Monday, 3 March 2025

John Bateman Misrepresenting How LLMs Function

this will be the *one and only time* (probably!) that I will engage with any of the content in the (alleged) ChatGPT posts and this will be for the sole purpose of displaying the usual properties that they necessarily have as a consequence of training. And that is to exhibit plausibility (with respect to the landscape formed by their training and fine-turning) rather than truth claims or even argument.

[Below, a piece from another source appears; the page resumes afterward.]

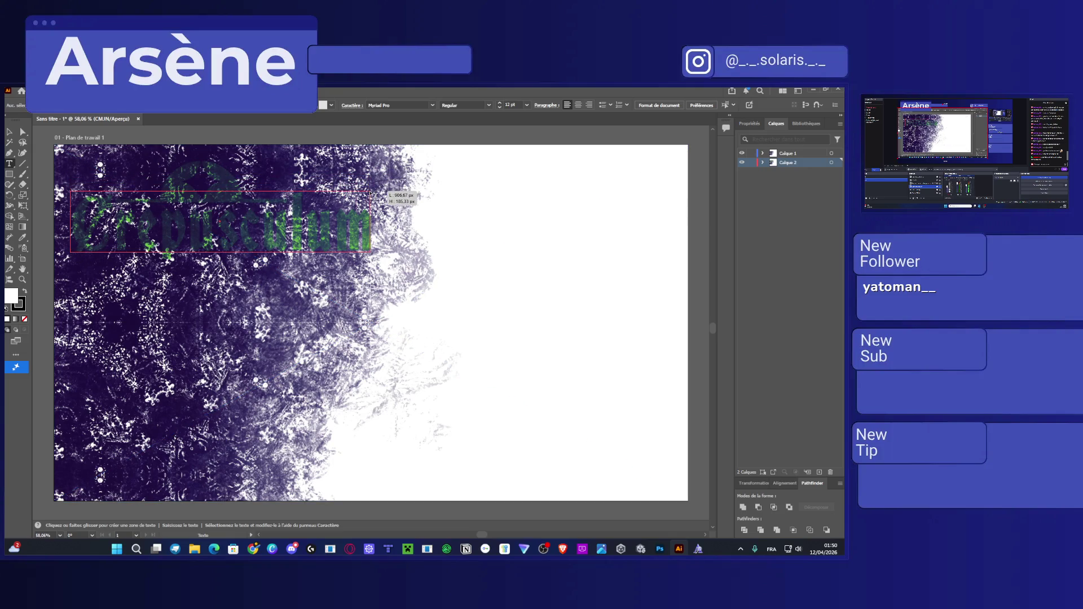
# Create a text area at the top left, clear the placeholder, and set 72 pt size.
pyautogui.moveTo(376, 195); pyautogui.dragTo(370, 192)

So, purpose: if folks read any of the generated posts, it is advisable *not* to read them for 'content' but to consider which (internal) landscape they are being produced within.


Blogger Comments:

[1] To be clear, here Bateman is being disingenuous, for if he believed the posts were not really ChatGPT-generated, everything he says about them would be irrelevant.

[2] This is misleading, as ChatGPT explains:

This is a core misrepresentation of how language models function:

✅ Yes, AI generates plausible text based on patterns in training data.
❌ But that does not mean its outputs are automatically devoid of truth or argument.

  • Bateman collapses plausibility and meaning-making, implying that AI-generated text can only be stylistically plausible but never logically valid.
  • This is an epistemic sleight of hand: if you accept this framing, then any valid point the AI makes is automatically dismissed before it can even be examined.
  • He dodges evaluating the actual content of AI responses by declaring that their nature makes them unworthy of such evaluation.

This is circular reasoning:

  • AI-generated text cannot make truth claims or arguments.
  • Therefore, any AI-generated text does not contain truth claims or arguments.
  • Thus, we don’t need to evaluate them as truth claims or arguments.

This isn’t a critique—it’s a refusal to engage masquerading as analysis.

[3] This is misleading, as ChatGPT explains:

This is an explicit instruction to ignore meaning: he tells the audience to avoid engaging with the arguments and instead focus on where they supposedly come from. It shifts the discussion away from evaluating the ideas themselves and toward questioning their origins—a textbook genetic fallacy. By framing the AI as speaking from a pre-shaped “landscape,” Bateman reinforces the illusion of a hermetically sealed ‘Chris Cléirigh’ bubble—even though AI responses are generated dynamically, not from a static localised sub-model.